Information supplied:

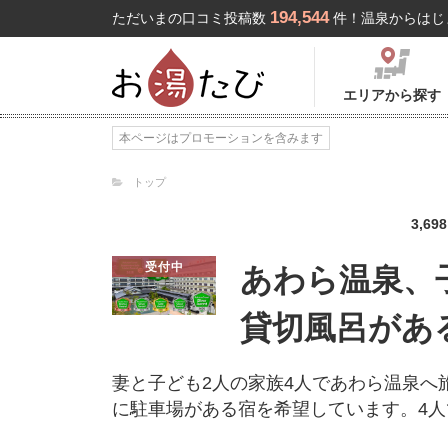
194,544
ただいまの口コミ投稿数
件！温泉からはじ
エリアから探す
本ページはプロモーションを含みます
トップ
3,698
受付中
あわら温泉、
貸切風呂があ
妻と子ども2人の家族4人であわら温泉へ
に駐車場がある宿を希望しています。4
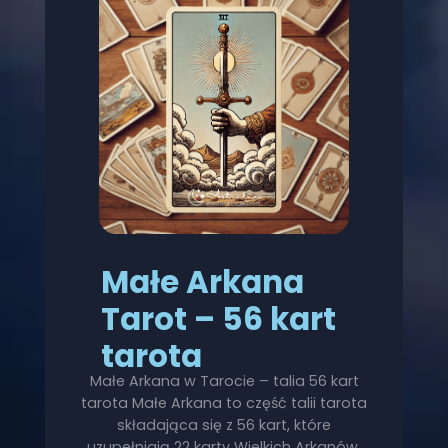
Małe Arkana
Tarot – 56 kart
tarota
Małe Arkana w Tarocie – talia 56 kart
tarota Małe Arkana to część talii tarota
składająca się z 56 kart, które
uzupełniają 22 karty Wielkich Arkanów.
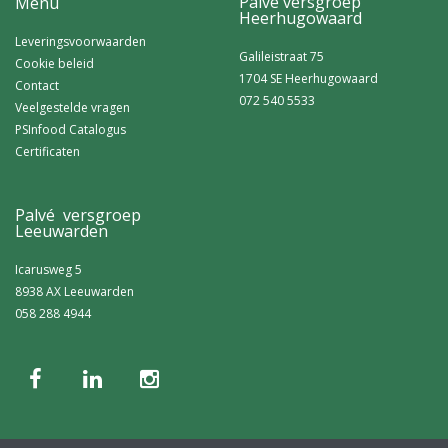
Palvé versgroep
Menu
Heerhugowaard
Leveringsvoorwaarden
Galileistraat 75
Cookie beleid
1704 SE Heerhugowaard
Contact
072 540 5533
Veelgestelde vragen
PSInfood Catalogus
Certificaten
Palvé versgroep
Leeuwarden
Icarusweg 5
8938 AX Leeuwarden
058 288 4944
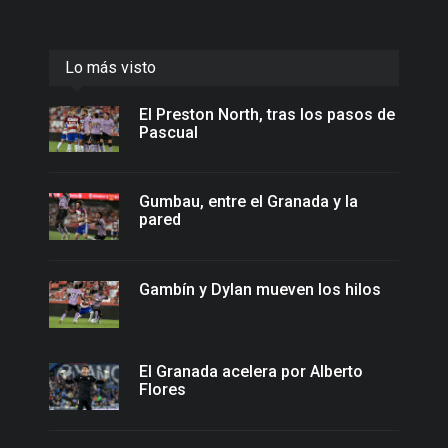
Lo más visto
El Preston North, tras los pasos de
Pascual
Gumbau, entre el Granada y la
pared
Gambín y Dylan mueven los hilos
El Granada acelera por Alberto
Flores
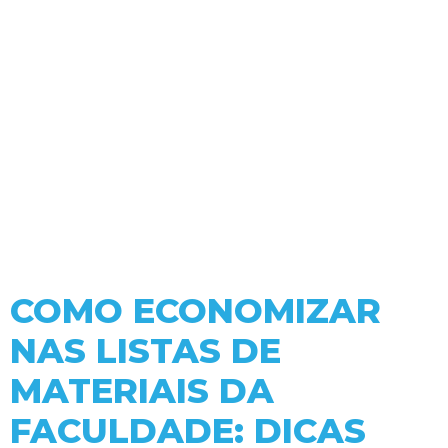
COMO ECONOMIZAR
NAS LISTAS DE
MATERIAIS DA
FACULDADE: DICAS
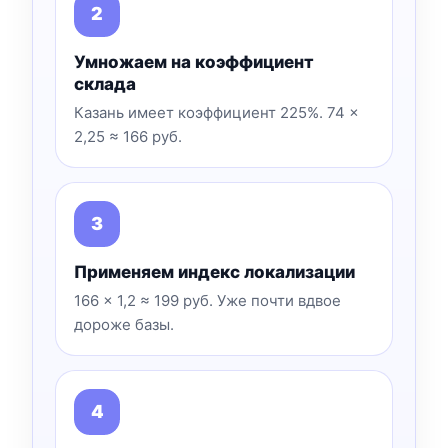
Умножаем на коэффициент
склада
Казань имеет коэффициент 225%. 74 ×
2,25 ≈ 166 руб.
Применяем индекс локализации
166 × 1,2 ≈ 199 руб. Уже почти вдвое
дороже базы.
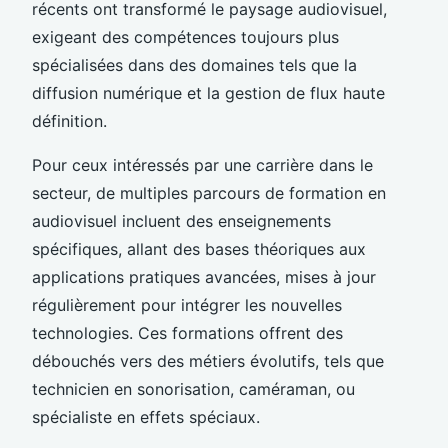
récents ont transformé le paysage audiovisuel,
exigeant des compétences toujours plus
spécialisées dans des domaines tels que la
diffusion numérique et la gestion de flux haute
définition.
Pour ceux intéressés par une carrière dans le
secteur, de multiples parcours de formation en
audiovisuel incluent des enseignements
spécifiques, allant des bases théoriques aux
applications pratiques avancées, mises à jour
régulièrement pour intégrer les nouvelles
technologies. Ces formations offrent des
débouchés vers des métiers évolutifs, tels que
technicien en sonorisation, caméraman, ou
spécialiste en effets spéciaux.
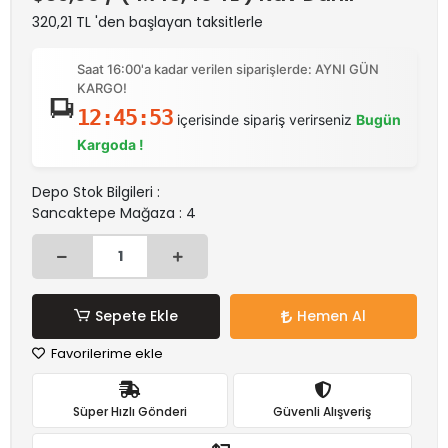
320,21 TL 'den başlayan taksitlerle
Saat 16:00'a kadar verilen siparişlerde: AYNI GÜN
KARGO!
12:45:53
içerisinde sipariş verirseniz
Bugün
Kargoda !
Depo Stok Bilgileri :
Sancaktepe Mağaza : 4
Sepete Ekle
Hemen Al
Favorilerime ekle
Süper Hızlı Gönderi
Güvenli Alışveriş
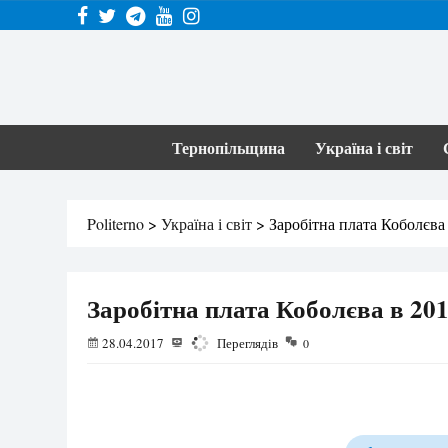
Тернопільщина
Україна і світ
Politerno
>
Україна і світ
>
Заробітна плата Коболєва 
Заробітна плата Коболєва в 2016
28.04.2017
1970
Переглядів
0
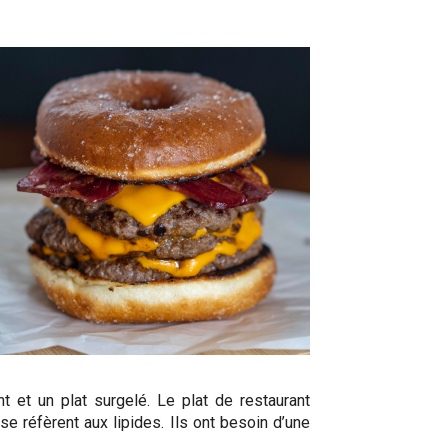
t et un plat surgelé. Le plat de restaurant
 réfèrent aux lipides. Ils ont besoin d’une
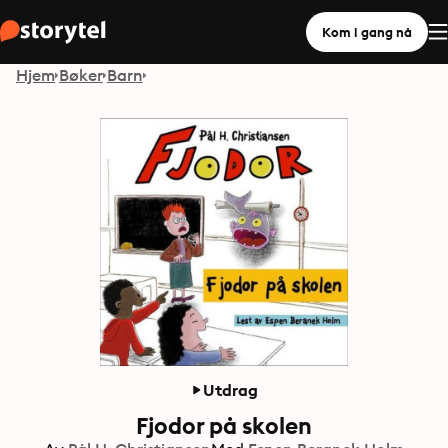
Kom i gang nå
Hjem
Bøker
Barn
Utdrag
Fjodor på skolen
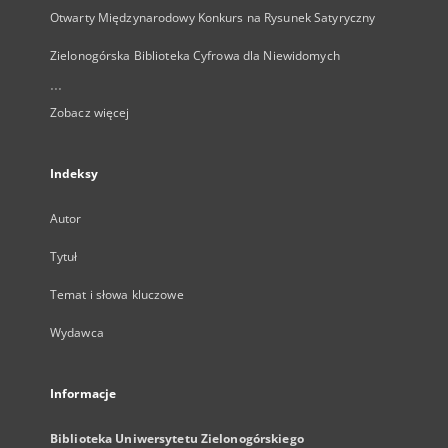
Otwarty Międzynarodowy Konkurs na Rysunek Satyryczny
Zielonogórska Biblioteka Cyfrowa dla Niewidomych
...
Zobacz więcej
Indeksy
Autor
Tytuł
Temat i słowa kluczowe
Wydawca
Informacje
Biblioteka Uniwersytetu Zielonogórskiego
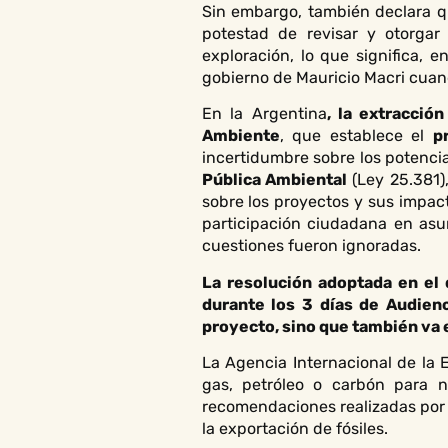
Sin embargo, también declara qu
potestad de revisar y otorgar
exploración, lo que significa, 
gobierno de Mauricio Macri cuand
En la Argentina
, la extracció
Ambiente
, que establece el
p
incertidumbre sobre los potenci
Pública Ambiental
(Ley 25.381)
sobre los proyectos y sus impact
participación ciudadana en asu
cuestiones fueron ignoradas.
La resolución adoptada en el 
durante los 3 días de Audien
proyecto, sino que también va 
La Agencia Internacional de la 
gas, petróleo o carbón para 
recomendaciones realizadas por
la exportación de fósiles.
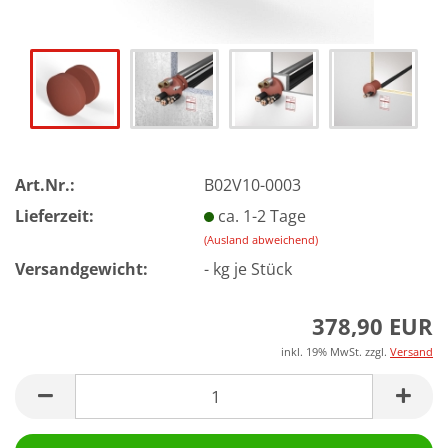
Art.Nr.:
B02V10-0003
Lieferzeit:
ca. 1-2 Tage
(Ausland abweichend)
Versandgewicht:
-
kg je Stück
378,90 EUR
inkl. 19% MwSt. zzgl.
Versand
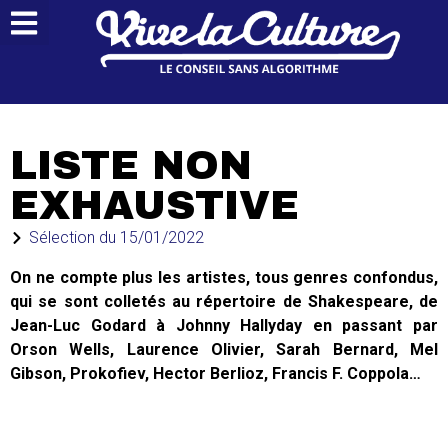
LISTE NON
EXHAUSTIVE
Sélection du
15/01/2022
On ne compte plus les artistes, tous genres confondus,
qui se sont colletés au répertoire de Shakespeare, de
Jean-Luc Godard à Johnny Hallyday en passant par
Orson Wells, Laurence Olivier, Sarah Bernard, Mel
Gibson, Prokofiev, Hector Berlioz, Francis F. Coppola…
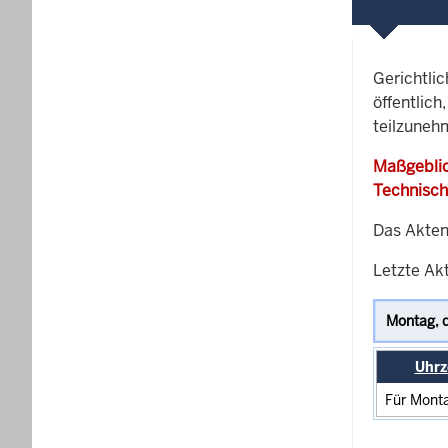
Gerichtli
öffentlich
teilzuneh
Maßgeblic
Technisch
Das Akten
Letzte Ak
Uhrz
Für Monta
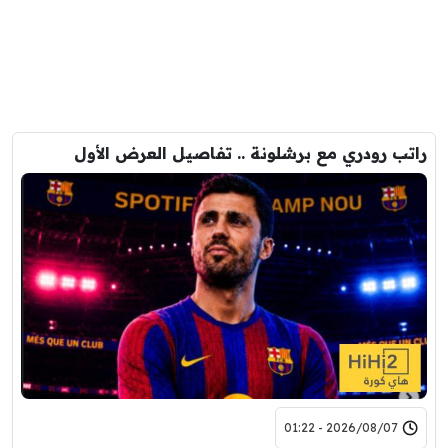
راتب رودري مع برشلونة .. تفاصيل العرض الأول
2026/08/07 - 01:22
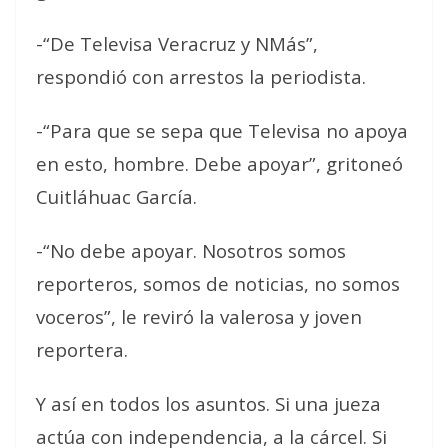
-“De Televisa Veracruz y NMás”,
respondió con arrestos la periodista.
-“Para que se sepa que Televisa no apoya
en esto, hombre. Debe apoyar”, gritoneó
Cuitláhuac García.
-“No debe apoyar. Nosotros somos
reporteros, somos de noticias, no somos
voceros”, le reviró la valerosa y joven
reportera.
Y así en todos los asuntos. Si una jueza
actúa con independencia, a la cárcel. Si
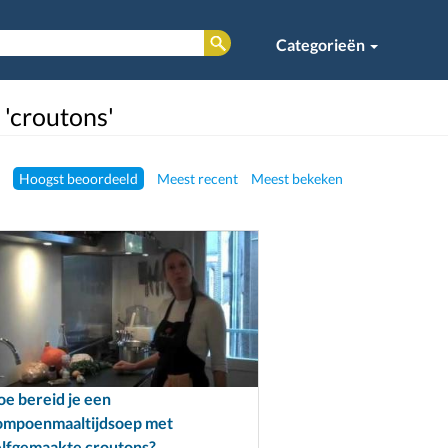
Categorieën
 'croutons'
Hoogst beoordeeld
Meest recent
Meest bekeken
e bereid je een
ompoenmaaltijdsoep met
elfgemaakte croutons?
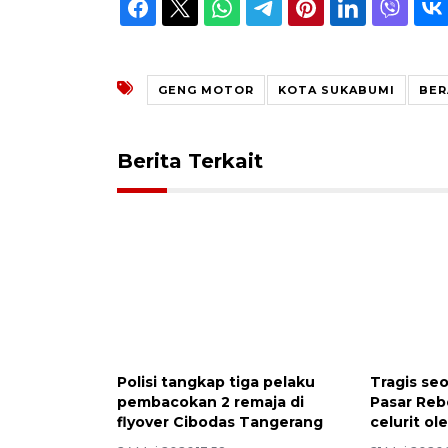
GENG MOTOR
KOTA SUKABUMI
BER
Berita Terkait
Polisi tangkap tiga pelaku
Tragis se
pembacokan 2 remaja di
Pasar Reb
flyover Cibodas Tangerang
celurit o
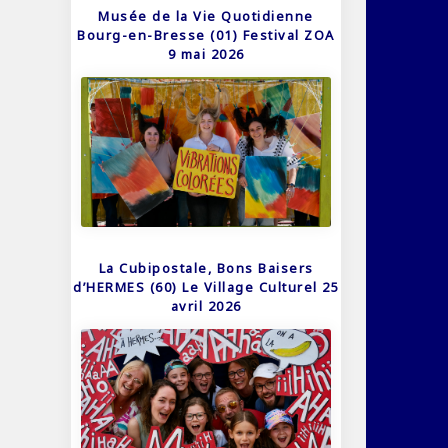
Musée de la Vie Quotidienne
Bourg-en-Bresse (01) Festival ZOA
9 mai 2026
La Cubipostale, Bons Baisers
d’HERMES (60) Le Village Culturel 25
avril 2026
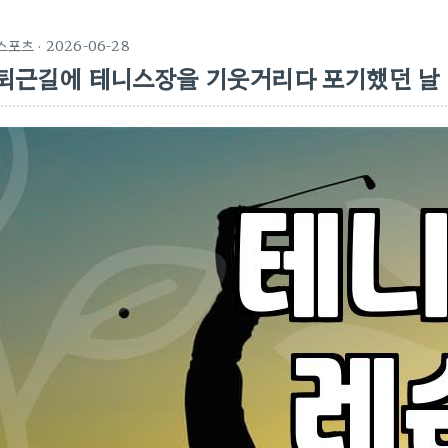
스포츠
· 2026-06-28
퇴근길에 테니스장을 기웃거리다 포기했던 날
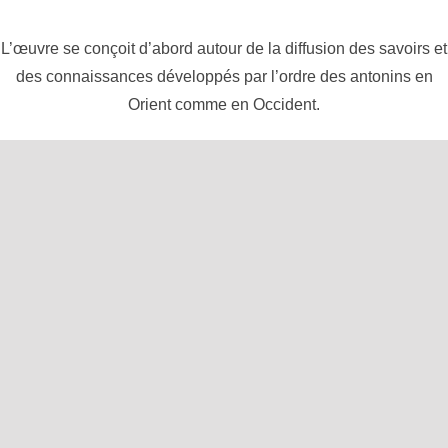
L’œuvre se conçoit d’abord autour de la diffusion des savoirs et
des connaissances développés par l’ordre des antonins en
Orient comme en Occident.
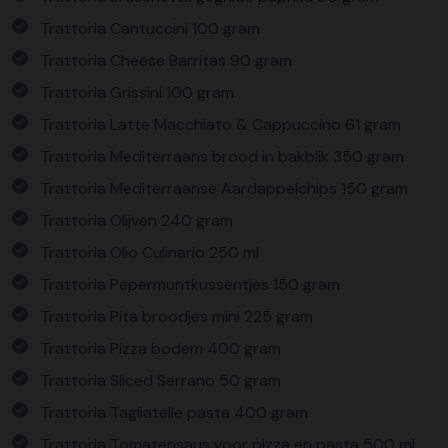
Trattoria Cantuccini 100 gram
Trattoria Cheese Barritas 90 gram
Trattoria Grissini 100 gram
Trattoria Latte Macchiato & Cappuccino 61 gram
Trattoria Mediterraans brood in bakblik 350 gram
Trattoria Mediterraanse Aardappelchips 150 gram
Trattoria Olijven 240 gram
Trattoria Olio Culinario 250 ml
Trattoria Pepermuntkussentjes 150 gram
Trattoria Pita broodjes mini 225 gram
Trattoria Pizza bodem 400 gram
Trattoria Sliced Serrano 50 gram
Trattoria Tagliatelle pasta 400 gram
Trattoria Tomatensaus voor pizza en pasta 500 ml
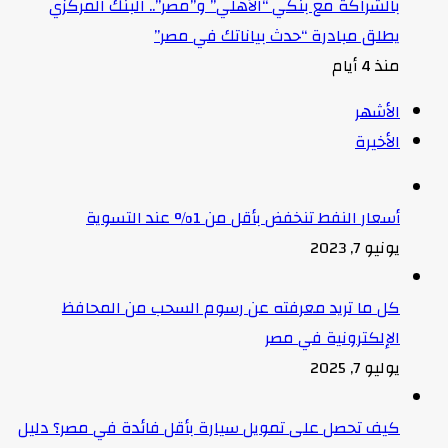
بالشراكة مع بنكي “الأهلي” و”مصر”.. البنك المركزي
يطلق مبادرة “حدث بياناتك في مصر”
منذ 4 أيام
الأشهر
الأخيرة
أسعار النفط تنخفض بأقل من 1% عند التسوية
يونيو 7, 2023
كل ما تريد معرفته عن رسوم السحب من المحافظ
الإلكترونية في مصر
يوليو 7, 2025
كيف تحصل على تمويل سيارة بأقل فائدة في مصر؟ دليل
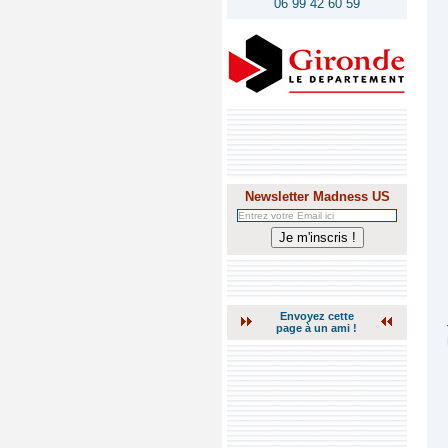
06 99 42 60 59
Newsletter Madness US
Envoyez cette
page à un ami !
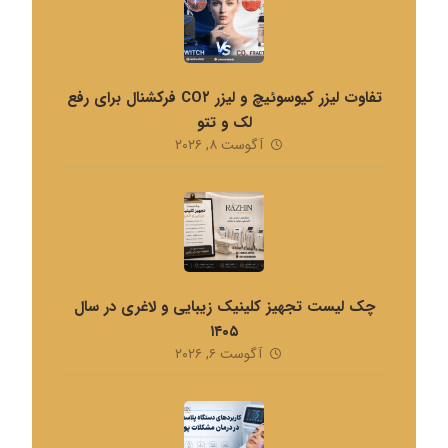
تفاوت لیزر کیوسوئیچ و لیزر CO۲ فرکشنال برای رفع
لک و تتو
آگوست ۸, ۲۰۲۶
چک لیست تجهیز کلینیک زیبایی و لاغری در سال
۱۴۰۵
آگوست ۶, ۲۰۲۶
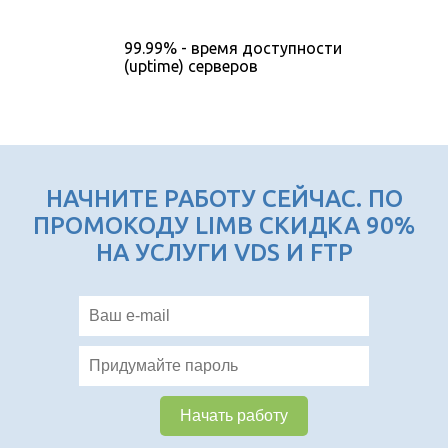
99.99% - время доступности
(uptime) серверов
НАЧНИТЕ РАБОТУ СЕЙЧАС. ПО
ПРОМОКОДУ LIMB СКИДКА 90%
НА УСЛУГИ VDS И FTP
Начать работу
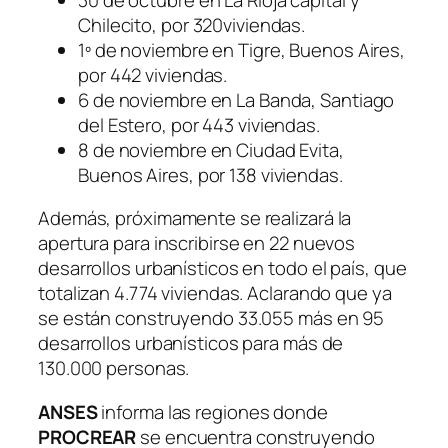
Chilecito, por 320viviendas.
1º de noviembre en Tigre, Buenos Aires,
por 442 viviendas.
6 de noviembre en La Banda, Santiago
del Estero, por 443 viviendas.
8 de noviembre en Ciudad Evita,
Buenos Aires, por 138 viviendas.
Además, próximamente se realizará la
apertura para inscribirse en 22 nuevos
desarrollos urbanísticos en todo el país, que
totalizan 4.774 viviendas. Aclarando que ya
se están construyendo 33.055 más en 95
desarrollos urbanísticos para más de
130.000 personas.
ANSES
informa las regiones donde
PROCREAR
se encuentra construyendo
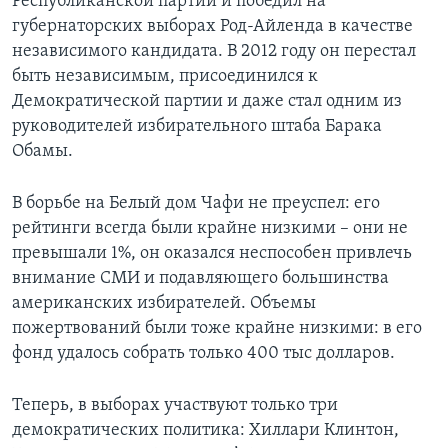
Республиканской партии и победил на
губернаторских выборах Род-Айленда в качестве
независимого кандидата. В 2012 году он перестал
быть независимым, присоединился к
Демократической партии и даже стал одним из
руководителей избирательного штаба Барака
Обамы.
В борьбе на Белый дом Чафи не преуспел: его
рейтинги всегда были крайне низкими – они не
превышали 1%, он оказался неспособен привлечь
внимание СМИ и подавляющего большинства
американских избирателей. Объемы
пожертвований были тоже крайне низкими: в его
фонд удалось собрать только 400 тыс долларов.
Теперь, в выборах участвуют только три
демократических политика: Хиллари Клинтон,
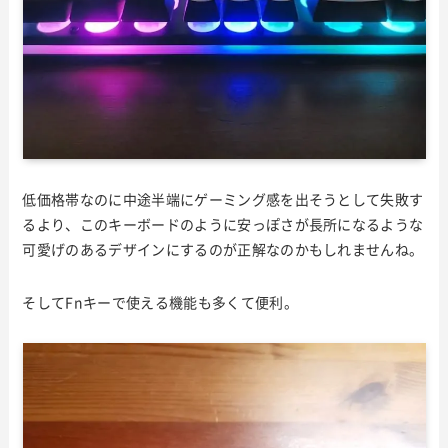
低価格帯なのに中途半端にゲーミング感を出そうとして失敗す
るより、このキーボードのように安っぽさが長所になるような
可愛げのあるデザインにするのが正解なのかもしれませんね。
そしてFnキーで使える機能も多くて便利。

Job: Your answer must be the lines from the opening line of the entries through the line holding "tarota Małe Arkana to część talii tarota", written out exactly and without any picture.

Answer to the problem:
194,544
ただいまの口コミ投稿数
件！温泉からはじ
エリアから探す
本ページはプロモーションを含みます
トップ
3,698
受付中
あわら温泉、
貸切風呂があ
妻と子ども2人の家族4人であわら温泉へ
に駐車場がある宿を希望しています。4
Małe Arkana
Tarot – 56 kart
tarota
Małe Arkana w Tarocie – talia 56 kart
tarota Małe Arkana to część talii tarota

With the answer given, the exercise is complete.